Yulius menggambarkan bagaimana konstruksi gender mengalami perubahan besar sepanjang sejarah.
“Pada abad 20, sangat sedikit perempuan yang mengendarai sepeda atau mobil. Tapi sekarang, bukan hanya mengendarai, perempuan sudah menjadi pembalap, pilot, bahkan astronot. Itu bukti peran gender bisa berubah,” ungkapnya.
Yulius juga menegaskan bahwa konstruksi sosial sering kali membentuk anggapan yang tidak selalu sesuai dengan kenyataan.

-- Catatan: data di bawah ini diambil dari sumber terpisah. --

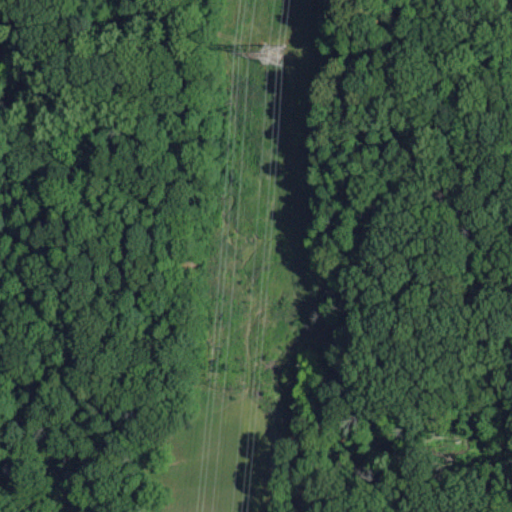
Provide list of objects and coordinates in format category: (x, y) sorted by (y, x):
power tower: (278, 52)
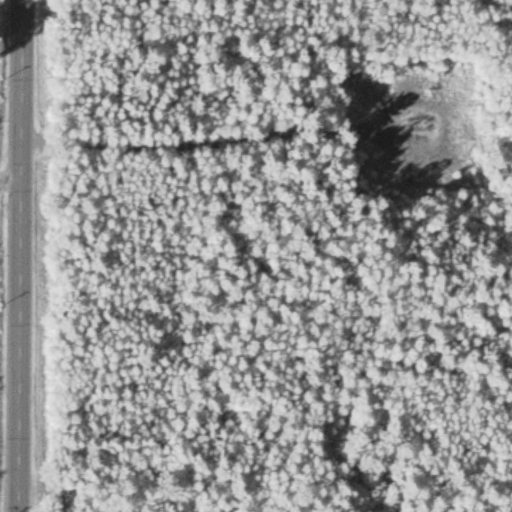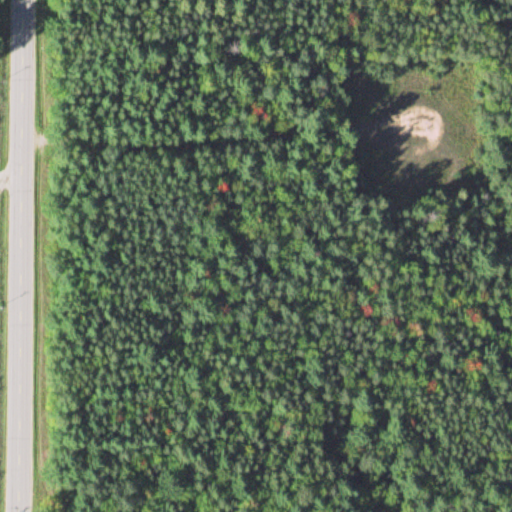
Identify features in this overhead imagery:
road: (294, 131)
road: (21, 256)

Misalnya anggapan bahwa laki-laki selalu tegas dan perempuan selalu lembut.
“Banyak laki-laki malas, sensitif, tidak rapi. Banyak perempuan yang kuat, tegas, dan berani. Sifat-sifat itu bukan kodrat. Itu gender, dan bisa dimiliki siapa saja,” tegasnya.
Menurutnya, konstruksi gender dapat memengaruhi peran dan posisi perempuan serta laki-laki dalam kehidupan sehari-hari, termasuk dalam ruang domestik maupun publik.
“Kita sering menanyakan pekerjaan calon menantu laki-laki, tapi tidak perlu menanyakan apakah ia bisa memasak atau mengurus rumah. Padahal memasak bukan kodrat perempuan, itu gender. Bisa dilakukan siapa saja,” ujarnya.
Lebih jauh, Yulius menyoroti fenomena sosial di Indonesia yang disebut fatherless nation, di mana banyak laki-laki tidak hadir dalam pengasuhan anak. Padahal, menurutnya, merawat anak bukan kodrat perempuan, melainkan peran gender yang bisa dibagi antara laki-laki dan perempuan.
“Kedua orang tua penting dalam membentuk karakter anak. Tapi konstruksi gender sering membuat beban pengasuhan hanya jatuh pada perempuan,” ungkapnya.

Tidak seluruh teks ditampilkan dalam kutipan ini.